# Requirement:
The records below are to be copied exactly, with every picture left out.

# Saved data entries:
· · · ·
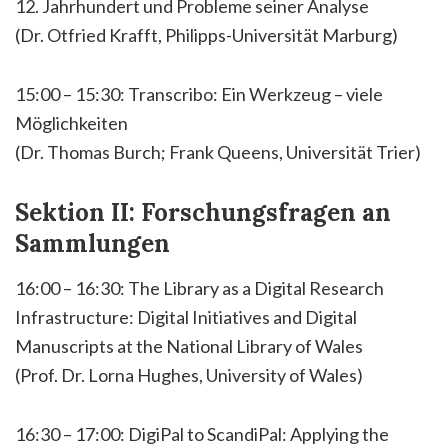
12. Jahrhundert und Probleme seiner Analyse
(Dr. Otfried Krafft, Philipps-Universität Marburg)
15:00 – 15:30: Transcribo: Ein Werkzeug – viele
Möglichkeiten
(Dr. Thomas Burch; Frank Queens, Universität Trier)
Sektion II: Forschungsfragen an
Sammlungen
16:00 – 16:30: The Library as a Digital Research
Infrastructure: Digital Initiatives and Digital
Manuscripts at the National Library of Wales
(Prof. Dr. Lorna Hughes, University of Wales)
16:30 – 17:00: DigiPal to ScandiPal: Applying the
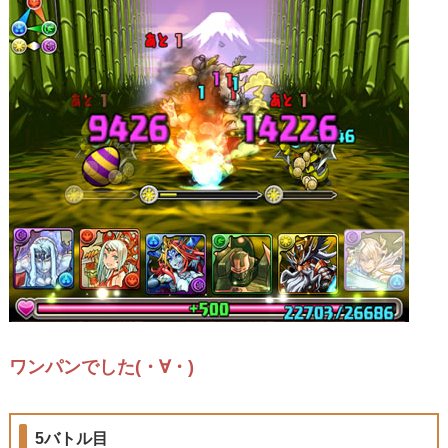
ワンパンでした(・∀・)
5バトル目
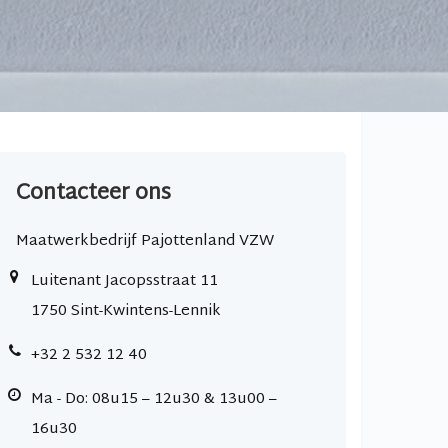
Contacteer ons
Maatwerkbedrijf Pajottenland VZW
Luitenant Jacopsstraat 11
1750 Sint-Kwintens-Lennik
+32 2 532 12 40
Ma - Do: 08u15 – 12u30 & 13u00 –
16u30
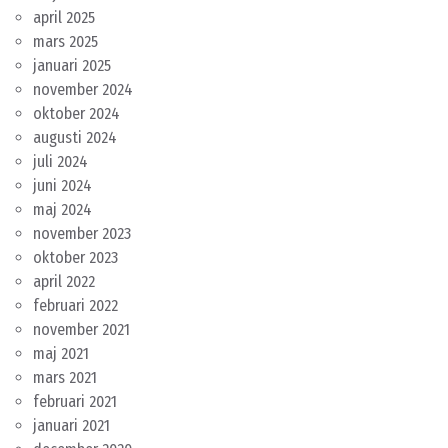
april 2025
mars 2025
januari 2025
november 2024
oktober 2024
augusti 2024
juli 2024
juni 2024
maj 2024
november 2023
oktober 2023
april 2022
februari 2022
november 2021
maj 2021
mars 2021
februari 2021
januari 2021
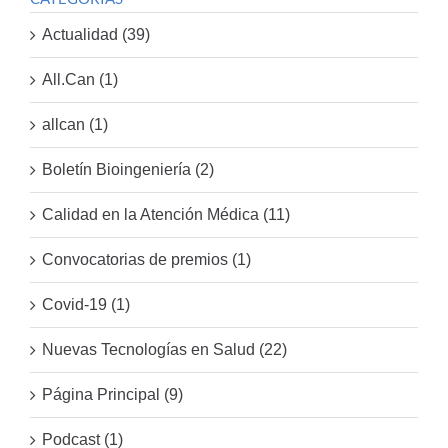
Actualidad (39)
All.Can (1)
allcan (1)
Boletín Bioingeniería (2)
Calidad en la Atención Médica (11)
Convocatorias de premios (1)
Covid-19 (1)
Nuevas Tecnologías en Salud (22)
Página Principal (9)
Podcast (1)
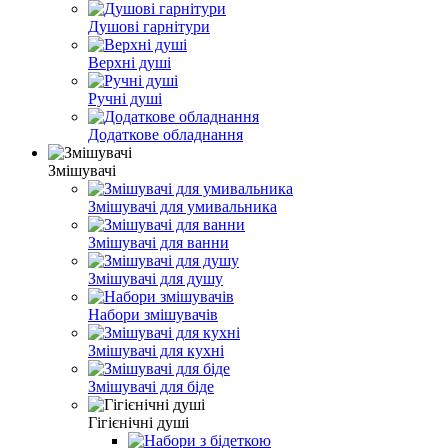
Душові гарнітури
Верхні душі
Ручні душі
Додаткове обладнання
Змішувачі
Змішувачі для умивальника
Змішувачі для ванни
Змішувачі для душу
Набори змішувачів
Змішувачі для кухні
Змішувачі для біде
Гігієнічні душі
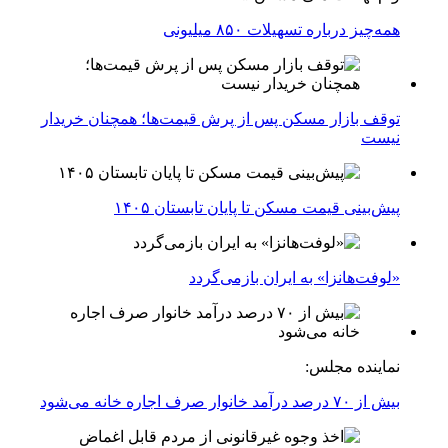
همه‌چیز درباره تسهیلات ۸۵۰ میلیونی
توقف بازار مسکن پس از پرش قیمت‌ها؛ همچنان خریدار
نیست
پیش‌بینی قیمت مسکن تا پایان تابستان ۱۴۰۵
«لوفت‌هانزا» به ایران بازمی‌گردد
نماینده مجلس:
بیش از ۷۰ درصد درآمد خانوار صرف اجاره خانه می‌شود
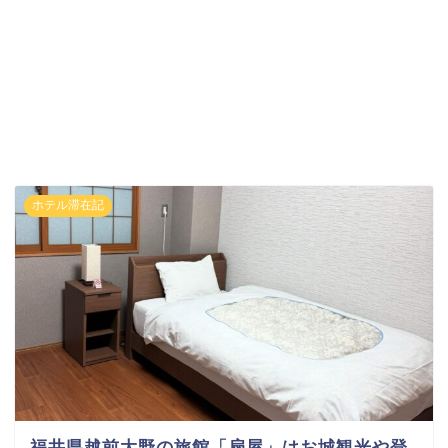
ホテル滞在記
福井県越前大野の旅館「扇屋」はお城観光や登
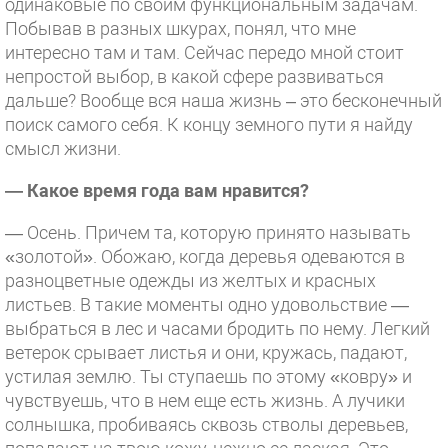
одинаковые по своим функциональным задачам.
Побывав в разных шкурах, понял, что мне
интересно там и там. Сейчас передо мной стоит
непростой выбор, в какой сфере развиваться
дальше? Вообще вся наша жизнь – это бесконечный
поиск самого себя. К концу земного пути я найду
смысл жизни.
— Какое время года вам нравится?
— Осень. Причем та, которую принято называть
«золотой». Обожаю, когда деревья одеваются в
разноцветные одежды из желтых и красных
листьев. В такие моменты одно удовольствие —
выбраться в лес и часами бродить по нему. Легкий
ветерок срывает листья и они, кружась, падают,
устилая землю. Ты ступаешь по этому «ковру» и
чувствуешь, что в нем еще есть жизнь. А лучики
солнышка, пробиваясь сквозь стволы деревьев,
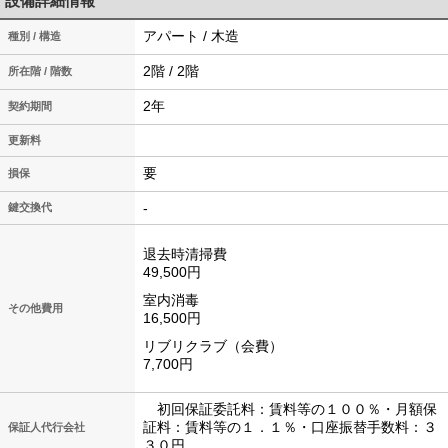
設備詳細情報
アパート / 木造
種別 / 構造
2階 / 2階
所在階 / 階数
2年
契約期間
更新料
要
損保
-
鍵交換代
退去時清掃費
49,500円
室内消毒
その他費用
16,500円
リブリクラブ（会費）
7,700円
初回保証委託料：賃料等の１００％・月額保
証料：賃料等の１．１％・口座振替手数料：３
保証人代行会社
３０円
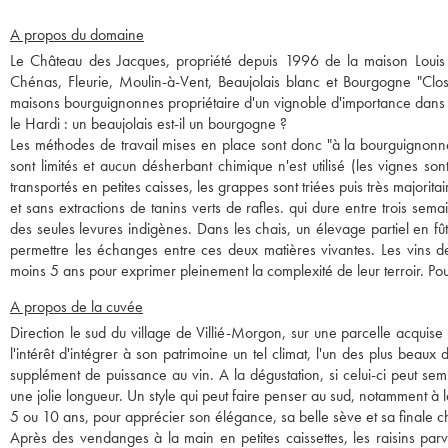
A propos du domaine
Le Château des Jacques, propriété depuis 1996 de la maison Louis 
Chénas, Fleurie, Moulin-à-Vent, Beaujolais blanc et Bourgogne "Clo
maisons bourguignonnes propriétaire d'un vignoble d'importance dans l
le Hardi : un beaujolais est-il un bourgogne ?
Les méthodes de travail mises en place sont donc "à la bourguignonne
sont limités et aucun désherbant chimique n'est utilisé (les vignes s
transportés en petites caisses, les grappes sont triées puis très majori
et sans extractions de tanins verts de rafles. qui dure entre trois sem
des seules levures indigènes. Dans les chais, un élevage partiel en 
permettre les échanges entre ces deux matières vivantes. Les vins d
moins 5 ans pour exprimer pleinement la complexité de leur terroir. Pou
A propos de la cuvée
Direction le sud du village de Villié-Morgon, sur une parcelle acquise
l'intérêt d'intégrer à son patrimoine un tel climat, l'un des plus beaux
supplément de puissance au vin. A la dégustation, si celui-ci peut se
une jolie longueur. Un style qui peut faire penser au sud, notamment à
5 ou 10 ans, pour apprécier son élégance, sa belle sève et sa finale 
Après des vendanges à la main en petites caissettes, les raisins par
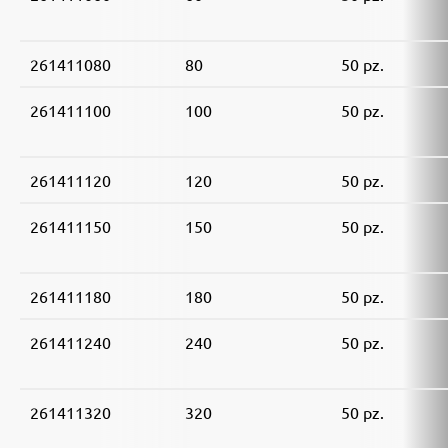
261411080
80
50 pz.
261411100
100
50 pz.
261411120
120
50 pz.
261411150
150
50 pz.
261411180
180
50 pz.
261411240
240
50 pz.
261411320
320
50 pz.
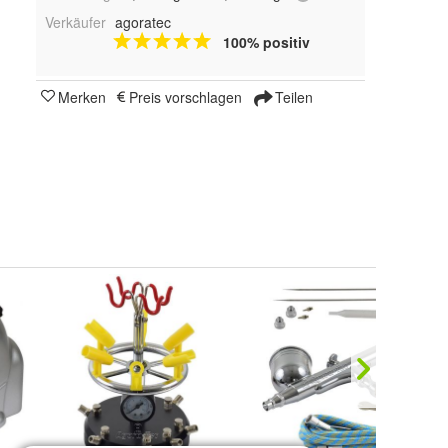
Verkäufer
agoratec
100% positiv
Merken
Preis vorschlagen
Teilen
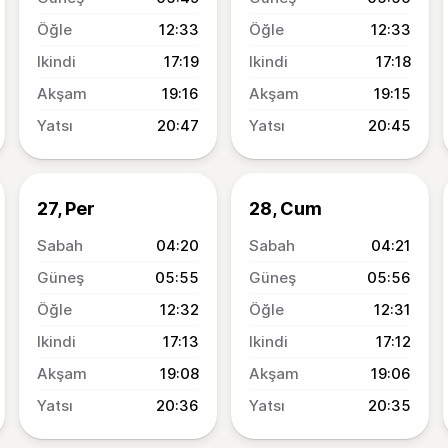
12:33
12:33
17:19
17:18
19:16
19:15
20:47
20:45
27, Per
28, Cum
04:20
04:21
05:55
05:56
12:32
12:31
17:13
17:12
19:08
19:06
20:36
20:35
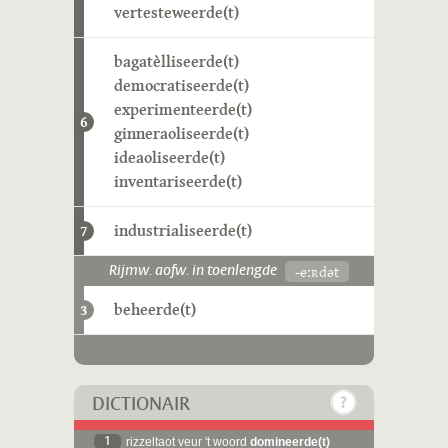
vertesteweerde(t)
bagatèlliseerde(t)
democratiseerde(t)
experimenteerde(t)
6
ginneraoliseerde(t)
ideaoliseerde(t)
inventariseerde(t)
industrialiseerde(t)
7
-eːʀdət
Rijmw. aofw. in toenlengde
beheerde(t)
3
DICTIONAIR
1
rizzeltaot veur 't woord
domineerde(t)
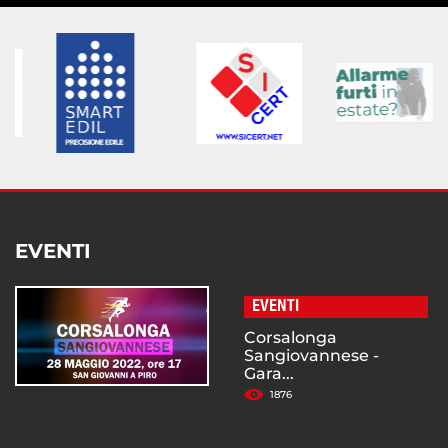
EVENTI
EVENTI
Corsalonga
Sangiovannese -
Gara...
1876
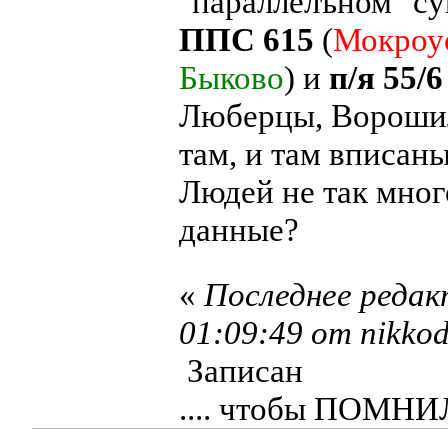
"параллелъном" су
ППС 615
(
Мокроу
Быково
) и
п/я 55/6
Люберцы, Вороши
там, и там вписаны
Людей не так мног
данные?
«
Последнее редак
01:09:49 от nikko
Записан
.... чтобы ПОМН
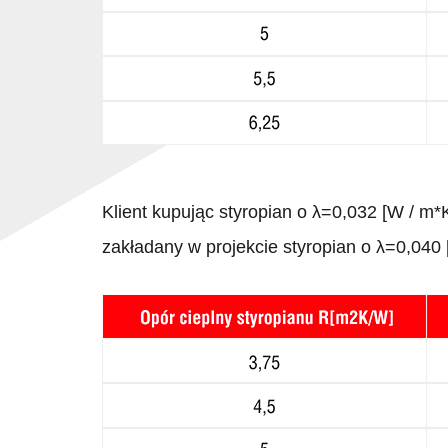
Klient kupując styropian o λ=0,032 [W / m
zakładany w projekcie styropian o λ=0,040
· · · ·
# Solution:
12. Jahrhundert und Probleme seiner Analyse
(Dr. Otfried Krafft, Philipps-Universität Marburg)
15:00 – 15:30: Transcribo: Ein Werkzeug – viele
Möglichkeiten
(Dr. Thomas Burch; Frank Queens, Universität Trier)
Sektion II: Forschungsfragen an
Sammlungen
16:00 – 16:30: The Library as a Digital Research
Infrastructure: Digital Initiatives and Digital
Manuscripts at the National Library of Wales
(Prof. Dr. Lorna Hughes, University of Wales)
16:30 – 17:00: DigiPal to ScandiPal: Applying the
ワンパンでした(・∀・)
5バトル目
Contacteer ons
Maatwerkbedrijf Pajottenland VZW
Luitenant Jacopsstraat 11
1750 Sint-Kwintens-Lennik
+32 2 532 12 40
Ma - Do: 08u15 – 12u30 & 13u00 –
16u30
april 2025
mars 2025
januari 2025
november 2024
oktober 2024
augusti 2024
juli 2024
juni 2024
maj 2024
november 2023
oktober 2023
april 2022
februari 2022
november 2021
maj 2021
mars 2021
februari 2021
januari 2021
Actualidad (39)
All.Can (1)
allcan (1)
Boletín Bioingeniería (2)
Calidad en la Atención Médica (11)
Convocatorias de premios (1)
Covid-19 (1)
Nuevas Tecnologías en Salud (22)
Página Principal (9)
Podcast (1)
Душові гарнітури
Верхні душі
Ручні душі
Додаткове обладнання
Змішувачі
Змішувачі для умивальника
Змішувачі для ванни
Змішувачі для душу
Набори змішувачів
Змішувачі для кухні
Змішувачі для біде
Гігієнічні душі
همه‌چیز درباره تسهیلات ۸۵۰ میلیونی
توقف بازار مسکن پس از پرش قیمت‌ها؛ همچنان خریدار
نیست
پیش‌بینی قیمت مسکن تا پایان تابستان ۱۴۰۵
«لوفت‌هانزا» به ایران بازمی‌گردد
نماینده مجلس:
بیش از ۷۰ درصد درآمد خانوار صرف اجاره خانه می‌شود
ホテル滞在記
福井県越前大野の旅館「扇屋」はお城観光や登
одинаковые по своим функциональным задачам.
Побывав в разных шкурах, понял, что мне
интересно там и там. Сейчас передо мной стоит
непростой выбор, в какой сфере развиваться
дальше? Вообще вся наша жизнь – это бесконечный
поиск самого себя. К концу земного пути я найду
смысл жизни.
— Какое время года вам нравится?
— Осень. Причем та, которую принято называть
«золотой». Обожаю, когда деревья одеваются в
разноцветные одежды из желтых и красных
листьев. В такие моменты одно удовольствие —
выбраться в лес и часами бродить по нему. Легкий
ветерок срывает листья и они, кружась, падают,
устилая землю. Ты ступаешь по этому «ковру» и
чувствуешь, что в нем еще есть жизнь. А лучики
солнышка, пробиваясь сквозь стволы деревьев,
設備詳細情報
アパート / 木造
種別 / 構造
2階 / 2階
所在階 / 階数
2年
契約期間
更新料
要
損保
-
鍵交換代
退去時清掃費
49,500円
室内消毒
その他費用
16,500円
リブリクラブ（会費）
7,700円
初回保証委託料：賃料等の１００％・月額保
証料：賃料等の１．１％・口座振替手数料：３
保証人代行会社
３０円
A propos du domaine
Le Château des Jacques, propriété depuis 1996 de la maison Louis 
Chénas, Fleurie, Moulin-à-Vent, Beaujolais blanc et Bourgogne "Clo
maisons bourguignonnes propriétaire d'un vignoble d'importance dans l
le Hardi : un beaujolais est-il un bourgogne ?
Les méthodes de travail mises en place sont donc "à la bourguignonne
sont limités et aucun désherbant chimique n'est utilisé (les vignes s
transportés en petites caisses, les grappes sont triées puis très majori
et sans extractions de tanins verts de rafles. qui dure entre trois sem
des seules levures indigènes. Dans les chais, un élevage partiel en 
permettre les échanges entre ces deux matières vivantes. Les vins d
moins 5 ans pour exprimer pleinement la complexité de leur terroir. Pou
A propos de la cuvée
Direction le sud du village de Villié-Morgon, sur une parcelle acquise
l'intérêt d'intégrer à son patrimoine un tel climat, l'un des plus beaux
supplément de puissance au vin. A la dégustation, si celui-ci peut se
une jolie longueur. Un style qui peut faire penser au sud, notamment à
5 ou 10 ans, pour apprécier son élégance, sa belle sève et sa finale 
Après des vendanges à la main en petites caissettes, les raisins par
261411080
80
50 pz.
261411100
100
50 pz.
261411120
120
50 pz.
261411150
150
50 pz.
261411180
180
50 pz.
261411240
240
50 pz.
261411320
320
50 pz.
Verkäufer
agoratec
100% positiv
Merken
Preis vorschlagen
Teilen
12:33
12:33
17:19
17:18
19:16
19:15
20:47
20:45
27, Per
28, Cum
04:20
04:21
05:55
05:56
12:32
12:31
17:13
17:12
19:08
19:06
20:36
20:35
vertesteweerde(t)
bagatèlliseerde(t)
democratiseerde(t)
experimenteerde(t)
6
ginneraoliseerde(t)
ideaoliseerde(t)
inventariseerde(t)
industrialiseerde(t)
7
-eːʀdət
Rijmw. aofw. in toenlengde
beheerde(t)
3
DICTIONAIR
1
rizzeltaot veur 't woord
domineerde(t)
EVENTI
EVENTI
Corsalonga
Sangiovannese -
Gara...
1876
"параллелъном" су
ППС 615
(
Мокроу
Быково
) и
п/я 55/6
Люберцы, Вороши
там, и там вписаны
Людей не так мног
данные?
«
Последнее редак
01:09:49 от nikko
Записан
.... чтобы ПОМН
Klient kupując styropian o λ=0,032 [W / m
zakładany w projekcie styropian o λ=0,040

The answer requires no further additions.